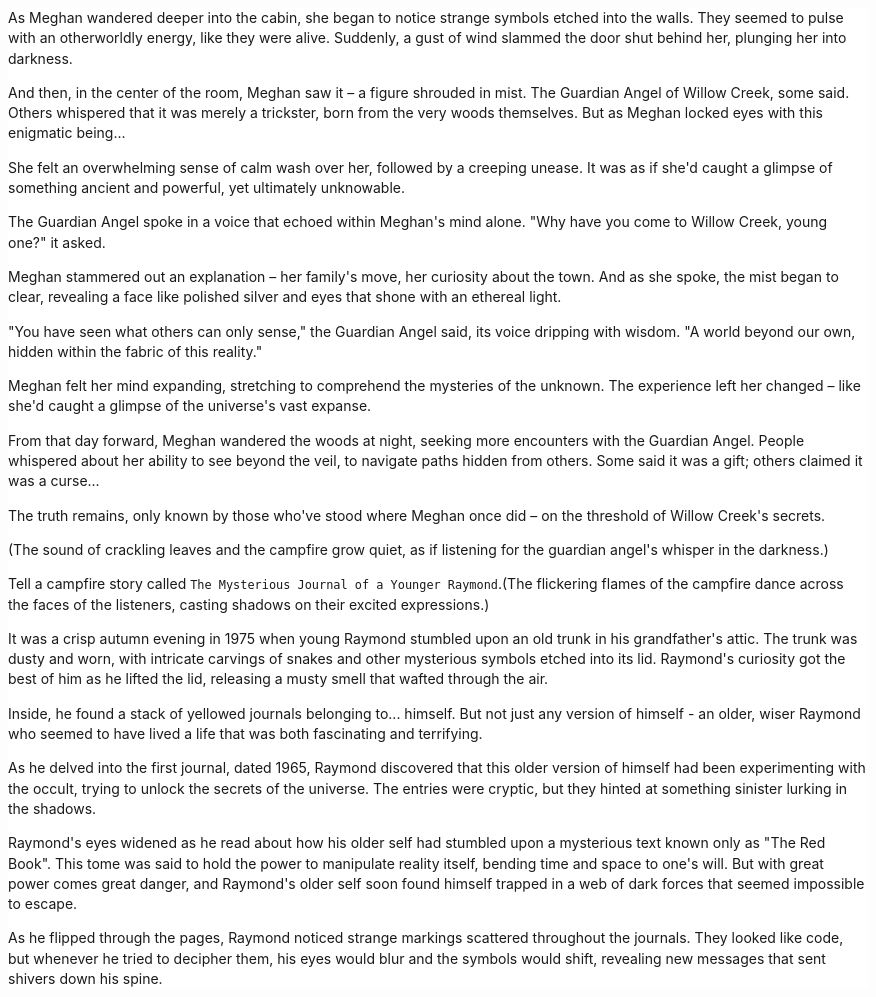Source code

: As Meghan wandered deeper into the cabin, she began to notice strange symbols etched into the walls. They seemed to pulse with an otherworldly energy, like they were alive. Suddenly, a gust of wind slammed the door shut behind her, plunging her into darkness.

And then, in the center of the room, Meghan saw it – a figure shrouded in mist. The Guardian Angel of Willow Creek, some said. Others whispered that it was merely a trickster, born from the very woods themselves. But as Meghan locked eyes with this enigmatic being...

She felt an overwhelming sense of calm wash over her, followed by a creeping unease. It was as if she'd caught a glimpse of something ancient and powerful, yet ultimately unknowable.

The Guardian Angel spoke in a voice that echoed within Meghan's mind alone. "Why have you come to Willow Creek, young one?" it asked.

Meghan stammered out an explanation – her family's move, her curiosity about the town. And as she spoke, the mist began to clear, revealing a face like polished silver and eyes that shone with an ethereal light.

"You have seen what others can only sense," the Guardian Angel said, its voice dripping with wisdom. "A world beyond our own, hidden within the fabric of this reality."

Meghan felt her mind expanding, stretching to comprehend the mysteries of the unknown. The experience left her changed – like she'd caught a glimpse of the universe's vast expanse.

From that day forward, Meghan wandered the woods at night, seeking more encounters with the Guardian Angel. People whispered about her ability to see beyond the veil, to navigate paths hidden from others. Some said it was a gift; others claimed it was a curse...

The truth remains, only known by those who've stood where Meghan once did – on the threshold of Willow Creek's secrets.

(The sound of crackling leaves and the campfire grow quiet, as if listening for the guardian angel's whisper in the darkness.)<end>

Tell a campfire story called `The Mysterious Journal of a Younger Raymond`.<start>(The flickering flames of the campfire dance across the faces of the listeners, casting shadows on their excited expressions.)

It was a crisp autumn evening in 1975 when young Raymond stumbled upon an old trunk in his grandfather's attic. The trunk was dusty and worn, with intricate carvings of snakes and other mysterious symbols etched into its lid. Raymond's curiosity got the best of him as he lifted the lid, releasing a musty smell that wafted through the air.

 Inside, he found a stack of yellowed journals belonging to... himself. But not just any version of himself - an older, wiser Raymond who seemed to have lived a life that was both fascinating and terrifying.

As he delved into the first journal, dated 1965, Raymond discovered that this older version of himself had been experimenting with the occult, trying to unlock the secrets of the universe. The entries were cryptic, but they hinted at something sinister lurking in the shadows.

Raymond's eyes widened as he read about how his older self had stumbled upon a mysterious text known only as "The Red Book". This tome was said to hold the power to manipulate reality itself, bending time and space to one's will. But with great power comes great danger, and Raymond's older self soon found himself trapped in a web of dark forces that seemed impossible to escape.

As he flipped through the pages, Raymond noticed strange markings scattered throughout the journals. They looked like code, but whenever he tried to decipher them, his eyes would blur and the symbols would shift, revealing new messages that sent shivers down his spine.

Task description: Whenever a line of the entries contains the string "secrets", copy that line.

Exercise result:
The truth remains, only known by those who've stood where Meghan once did – on the threshold of Willow Creek's secrets.
As he delved into the first journal, dated 1965, Raymond discovered that this older version of himself had been experimenting with the occult, trying to unlock the secrets of the universe. The entries were cryptic, but they hinted at something sinister lurking in the shadows.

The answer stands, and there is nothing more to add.